• _WORK TASK_
Copy every line of text in each of the entries below character for character, omitting the pictures.

• _DATA SHOWN_
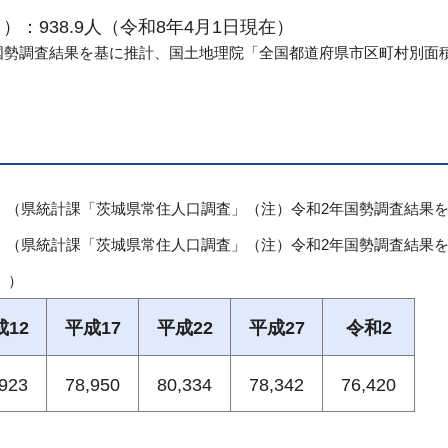
：938.9人（令和8年4月1日現在）
国勢調査結果を基に推計、国土地理院「全国都道府県市区町村別面
）
（県統計課「茨城県常住人口調査」（注）令和2年国勢調査結果
）
（県統計課「茨城県常住人口調査」（注）令和2年国勢調査結果
」）
成12
平成17
平成22
平成27
令和2
,923
78,950
80,334
78,342
76,420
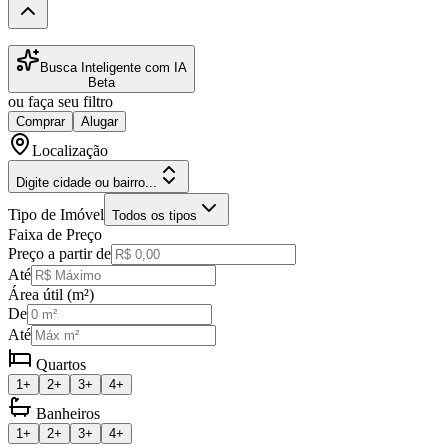
Busca Inteligente com IA
Beta
ou faça seu filtro
Comprar
Alugar
Localização
Digite cidade ou bairro...
Tipo de Imóvel
Todos os tipos
Faixa de Preço
Preço a partir de
Até
Área útil (m²)
De
Até
Quartos
1+
2+
3+
4+
Banheiros
1+
2+
3+
4+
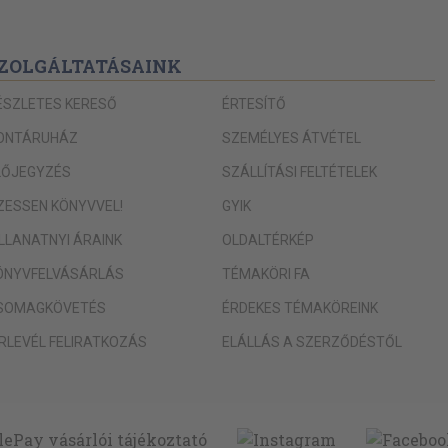
ZOLGÁLTATÁSAINK
ÉSZLETES KERESŐ
ÉRTESÍTŐ
ONTÁRUHÁZ
SZEMÉLYES ÁTVÉTEL
LŐJEGYZÉS
SZÁLLÍTÁSI FELTÉTELEK
IZESSEN KÖNYVVEL!
GYIK
ILLANATNYI ÁRAINK
OLDALTÉRKÉP
ÖNYVFELVÁSÁRLÁS
TÉMAKÖRI FA
SOMAGKÖVETÉS
ÉRDEKES TÉMAKÖREINK
ÍRLEVÉL FELIRATKOZÁS
ELÁLLÁS A SZERZŐDÉSTŐL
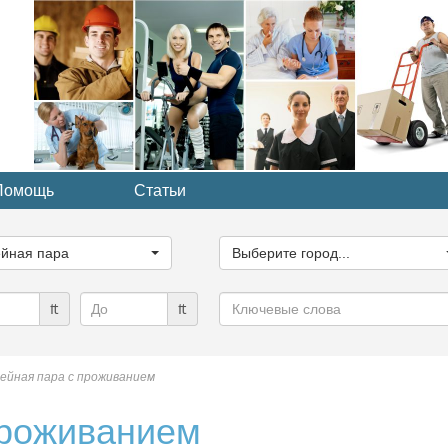
Помощь
Статьи
ите
Выберите
рию...
город...
йная пара
Выберите город...
Ключевые
₶
₶
слова
ейная пара с проживанием
проживанием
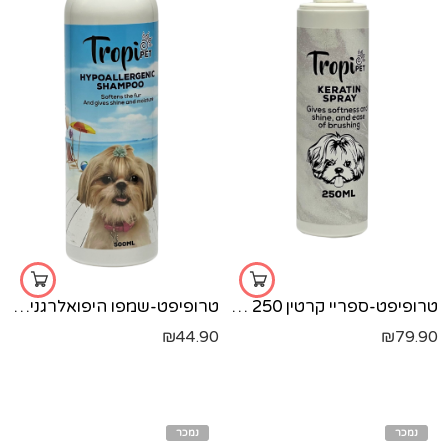
טרופיפט-ספריי קרטין 250 מל'
טרופיפט-שמפו היפואלרגני-500 מל'
₪
44.90
₪
79.90
נמכר
נמכר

• _ANSWER FOR THE TASK_
：938.9人（令和8年4月1日現在）
国勢調査結果を基に推計、国土地理院「全国都道府県市区町村別面
）
（県統計課「茨城県常住人口調査」（注）令和2年国勢調査結果
）
（県統計課「茨城県常住人口調査」（注）令和2年国勢調査結果
」）
成12
平成17
平成22
平成27
令和2
,923
78,950
80,334
78,342
76,420
Busca Inteligente com IA
Beta
ou faça seu filtro
Comprar
Alugar
Localização
Digite cidade ou bairro...
Tipo de Imóvel
Todos os tipos
Faixa de Preço
Preço a partir de
Até
Área útil (m²)
De
Até
Quartos
1+
2+
3+
4+
Banheiros
1+
2+
3+
4+
ZOLGÁLTATÁSAINK
ÉSZLETES KERESŐ
ÉRTESÍTŐ
ONTÁRUHÁZ
SZEMÉLYES ÁTVÉTEL
LŐJEGYZÉS
SZÁLLÍTÁSI FELTÉTELEK
IZESSEN KÖNYVVEL!
GYIK
ILLANATNYI ÁRAINK
OLDALTÉRKÉP
ÖNYVFELVÁSÁRLÁS
TÉMAKÖRI FA
SOMAGKÖVETÉS
ÉRDEKES TÉMAKÖREINK
ÍRLEVÉL FELIRATKOZÁS
ELÁLLÁS A SZERZŐDÉSTŐL
Помощь
Статьи
ите
Выберите
рию...
город...
йная пара
Выберите город...
Ключевые
₶
₶
слова
ейная пара с проживанием
проживанием
טרופיפט-ספריי קרטין 250 מל'
טרופיפט-שמפו היפואלרגני-500 מל'
₪
44.90
₪
79.90
נמכר
נמכר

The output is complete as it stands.